Celui-ci répond en décembre dernier que l’installation du monument à cet endroit risquerait de «fortement perturber cette nécessaire sérénité et impartialité de l’espace multilatéral à Genève. Elle aurait des conséquences négatives au niveau international et pourrait gravement porter atteinte à la réputation et à l’image de la Suisse.» Il recommande de refuser l’octroi d’une autorisation de construire à cet emplacement, «au vu des spécificités du lieu». A la suite de cette immixtion, une motion déposée en février 2015 par le député Guy Mettan demande d’autoriser au plus vite le projet en passant outre aux pressions. La motion est soutenue par la gauche et le PDC, mais combattue par le MCG, l’UDC et le PLR. Elle est refusée… à une voix près!

Pourquoi la communauté arménienne n’a-t-elle toujours pas proposé de lieux alternatifs depuis? «C’est une question de dignité, répond Stefan Kristensen. Le Conseil d’Etat a cédé aux pressions de la Turquie négationniste, appuyée par le chef du DFAE. Imaginez-vous que la communauté juive propose d’elle-même de déplacer un monument dédié au souvenir de la Shoah parce que des milieux nazis font pression? Les Arméniens se sont fait massacrer, et ils devraient encore devancer les souhaits des héritiers de leurs bourreaux?! On est victimes d’une manœuvre politique malhonnête du gouvernement.»

«Le Conseil d’Etat genevois a reconnu unanimement le génocide arménien, ce qu’aucun autre Canton n’a fait avant lui, rappelle son président, François Longchamp. Nous nous sommes engagés à délivrer une autorisation de construire très rapidement dès qu’un nouveau lieu aura été choisi.»

La communauté arménienne formulera des propositions prochainement. Le parc Trembley et le parc Beaulieu lui ont été proposés.

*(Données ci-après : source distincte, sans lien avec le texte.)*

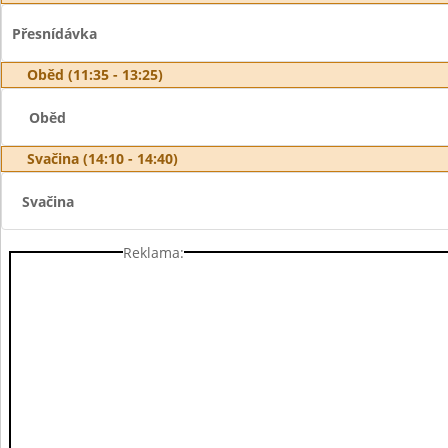
Přesnídávka
Oběd (11:35 - 13:25)
Oběd
Svačina (14:10 - 14:40)
Svačina
Reklama: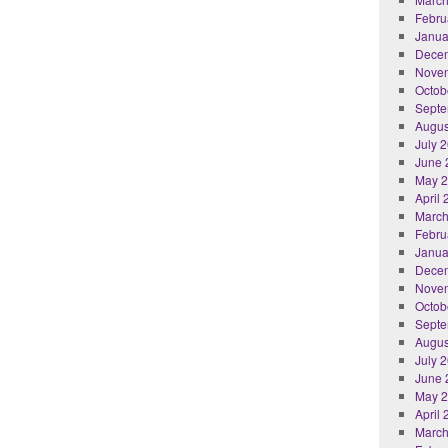
Febru
Janua
Dece
Nove
Octob
Septe
Augus
July 
June 
May 
April
March
Febru
Janua
Dece
Nove
Octob
Septe
Augus
July 
June 
May 
April
March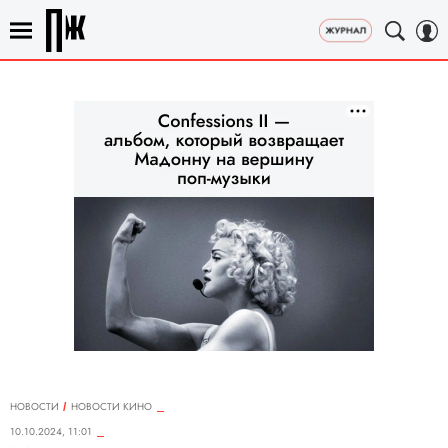
НОВОСТИ
НОВОСТИ КИНО
10.10.2024, 11:01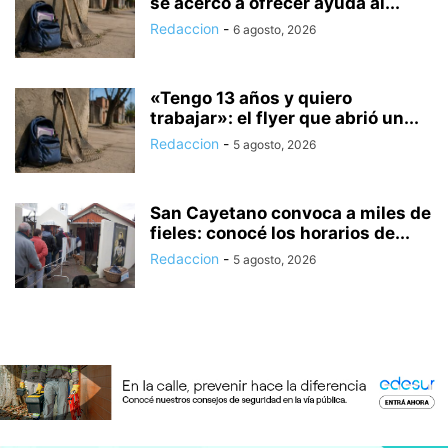
se acercó a ofrecer ayuda al...
Redaccion
-
6 agosto, 2026
«Tengo 13 años y quiero
trabajar»: el flyer que abrió un...
Redaccion
-
5 agosto, 2026
San Cayetano convoca a miles de
fieles: conocé los horarios de...
Redaccion
-
5 agosto, 2026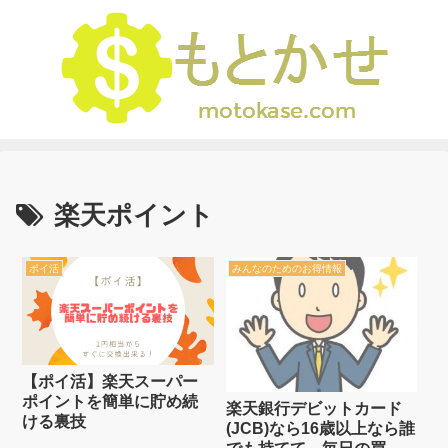
楽天ポイント
ポイ活
みんなのためのお得情報
【ポイ活】楽天スーパー
ポイントを簡単に貯め続
楽天銀行デビットカード
ける裏技
(JCB)なら16歳以上なら誰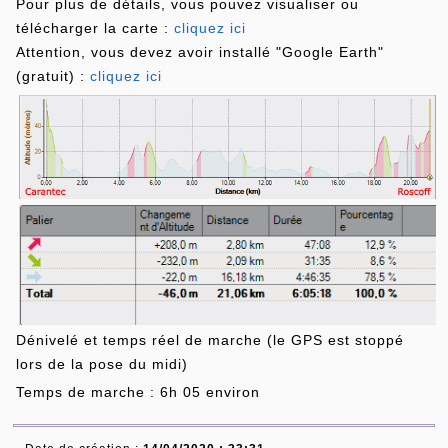
Pour plus de détails, vous pouvez visualiser ou
télécharger la carte :
cliquez ici
Attention, vous devez avoir installé "Google Earth"
(gratuit) :
cliquez ici
Dénivelé et temps réel de marche (le GPS est stoppé
lors de la pose du midi)
Temps de marche : 6h 05 environ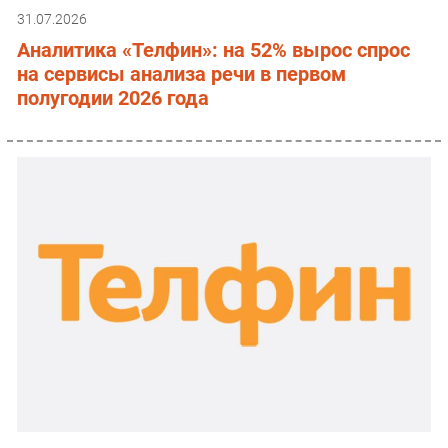
31.07.2026
Аналитика «Телфин»: на 52% вырос спрос
на сервисы анализа речи в первом
полугодии 2026 года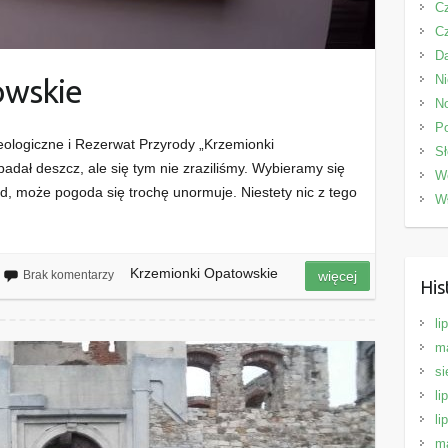
C
C
D
N
owskie
N
P
ologiczne i Rezerwat Przyrody „Krzemionki
Sł
adał deszcz, ale się tym nie zraziliśmy. Wybieramy się
W
d, może pogoda się trochę unormuje. Niestety nic z tego
W
Krzemionki Opatowskie
Brak komentarzy
więcej
His
li
m
si
li
li
m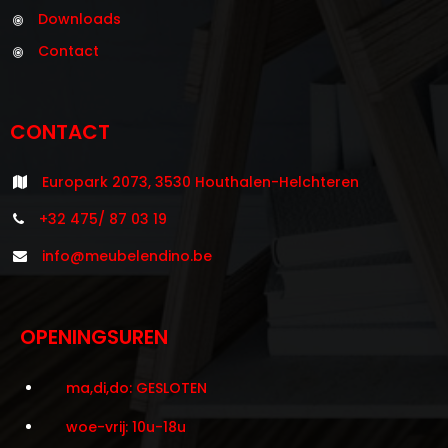
Downloads
Contact
CONTACT
Europark 2073, 3530 Houthalen-Helchteren
+32 475/ 87 03 19
info@meubelendino.be
OPENINGSUREN
ma,di,do: GESLOTEN
woe-vrij: 10u-18u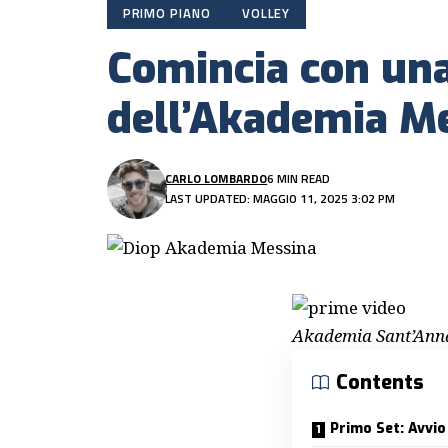
PRIMO PIANO
VOLLEY
Comincia con una
dell’Akademia M
CARLO LOMBARDO
6 MIN READ
LAST UPDATED: MAGGIO 11, 2025 3:02 PM
Akademia Sant’Anna
Contents
Primo Set: Avvio 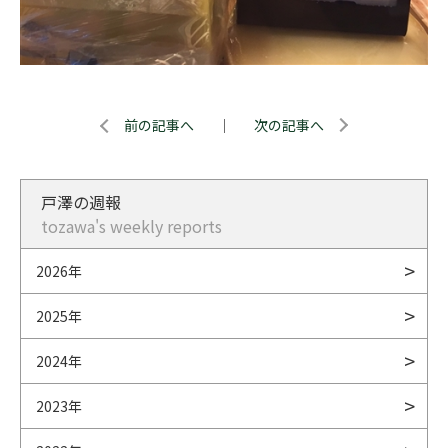
前の記事へ
｜
次の記事へ
戸澤の週報
tozawa's weekly reports
2026年
2025年
2024年
2023年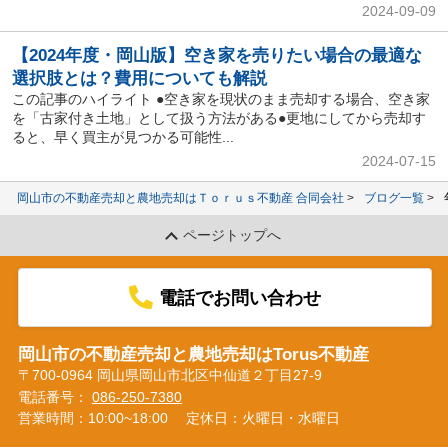
2024-09-09
【2024年度・岡山版】空き家を売りたい場合の最適な
選択肢とは？費用についても解説
この記事のハイライト ●空き家を現状のまま売却する場合、空き家
を「古家付き土地」として扱う方法がある●更地にしてから売却す
ると、早く買主が見つかる可能性...
2024-07-15
岡山市の不動産売却と農地売却はＴｏｒｕｓ不動産 合同会社
ブログ一覧
ページトップへ
電話でお問い合わせ
岡山市の不動産売却と農地売却はTorus不動産
〒700-0964 岡山県岡山市北区中仙道２丁目27-9
電話番号：
086-250-7380
営業時間：10:00~18:00
定休日：火曜日・水曜日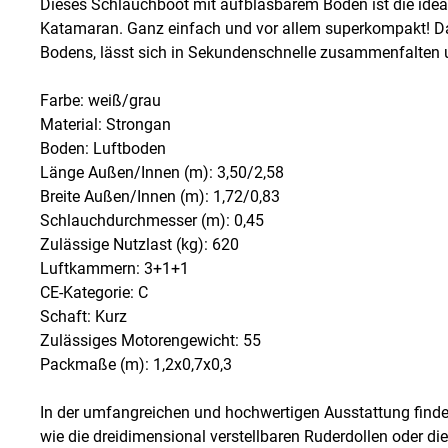
Dieses Schlauchboot mit aufblasbarem Boden ist die ideal
Katamaran. Ganz einfach und vor allem superkompakt! Das v
Bodens, lässt sich in Sekundenschnelle zusammenfalten 
Farbe: weiß/grau
Material: Strongan
Boden: Luftboden
Länge Außen/Innen (m): 3,50/2,58
Breite Außen/Innen (m): 1,72/0,83
Schlauchdurchmesser (m): 0,45
Zulässige Nutzlast (kg): 620
Luftkammern: 3+1+1
CE-Kategorie: C
Schaft: Kurz
Zulässiges Motorengewicht: 55
Packmaße (m): 1,2x0,7x0,3
In der umfangreichen und hochwertigen Ausstattung finden
wie die dreidimensional verstellbaren Ruderdollen oder die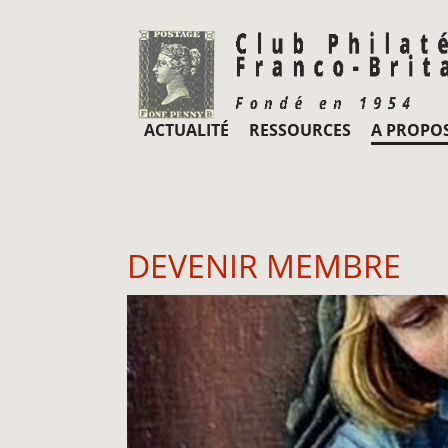
ACTUALITÉ
RESSOURCES
A PROPO
DEVENIR MEMBRE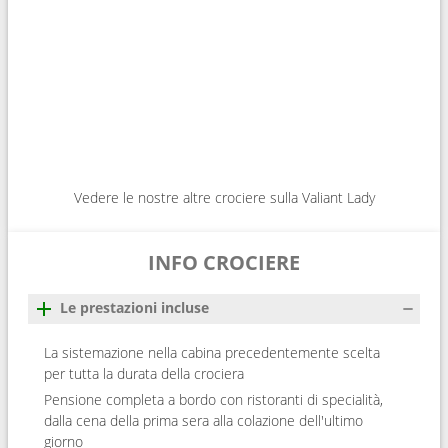
Vedere le nostre altre crociere sulla Valiant Lady
INFO CROCIERE
Le prestazioni incluse
La sistemazione nella cabina precedentemente scelta
per tutta la durata della crociera
Pensione completa a bordo con ristoranti di specialità,
dalla cena della prima sera alla colazione dell'ultimo
giorno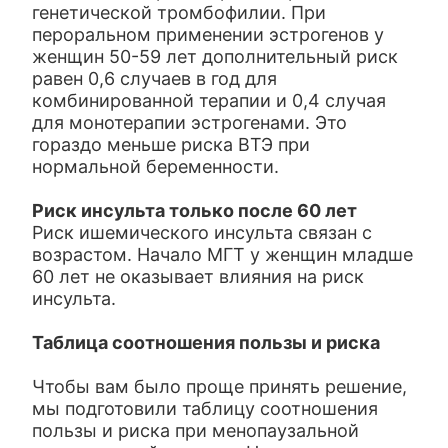
генетической тромбофилии. При
пероральном применении эстрогенов у
женщин 50-59 лет дополнительный риск
равен 0,6 случаев в год для
комбинированной терапии и 0,4 случая
для монотерапии эстрогенами. Это
гораздо меньше риска ВТЭ при
нормальной беременности.
Риск инсульта только после 60 лет
Риск ишемического инсульта связан с
возрастом. Начало МГТ у женщин младше
60 лет не оказывает влияния на риск
инсульта.
Таблица соотношения пользы и риска
Чтобы вам было проще принять решение,
мы подготовили таблицу соотношения
пользы и риска при менопаузальной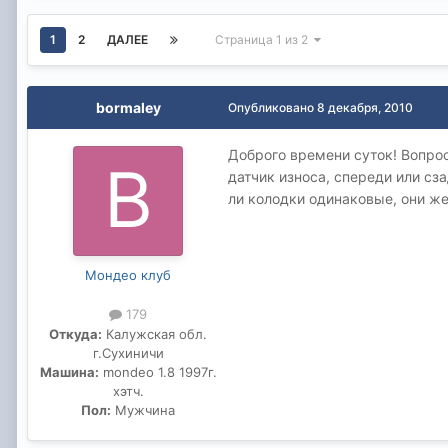
1
2
ДАЛЕЕ
Страница 1 из 2
bormaley
Опубликовано
8 декабря, 2010
Доброго времени суток! Вопрос
датчик износа, спереди или сз
ли колодки одинаковые, они же
Мондео клуб
179
Откуда:
Калужская обл.
г.Сухиничи
Машина:
mondeo 1.8 1997г.
хэтч.
Пол:
Мужчина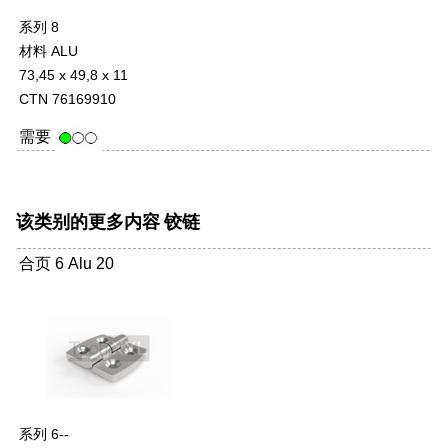
系列 8
材料 ALU
73,45 x 49,8 x 11
CTN 76169910
需要
该类别的更多内容
铰链
合页 6 Alu 20
系列 6--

«Ça donne encore plus de signification à cette œuvre de rencontrer autant de difficultés, estime Michèle Freiburghaus. Plus c’est problématique, plus elle s’enrichit.»

La renaissance italienne

A défaut de trouver leur place à Genève, Les réverbères de la mémoire retrouvent vie en Italie. A l’issue de la messe historique présidée par le pape François, dimanche 12 avril dans la basilique Saint-Pierre de Rome – messe pendant laquelle il a prononcé pour la première fois le terme de génocide –, le souverain pontife a en effet reçu une version miniature de l’œuvre. Par ailleurs, l’installation grandeur nature sera exposée dans le cadre de la Biennale de Venise du 9 mai au 22 novembre prochain.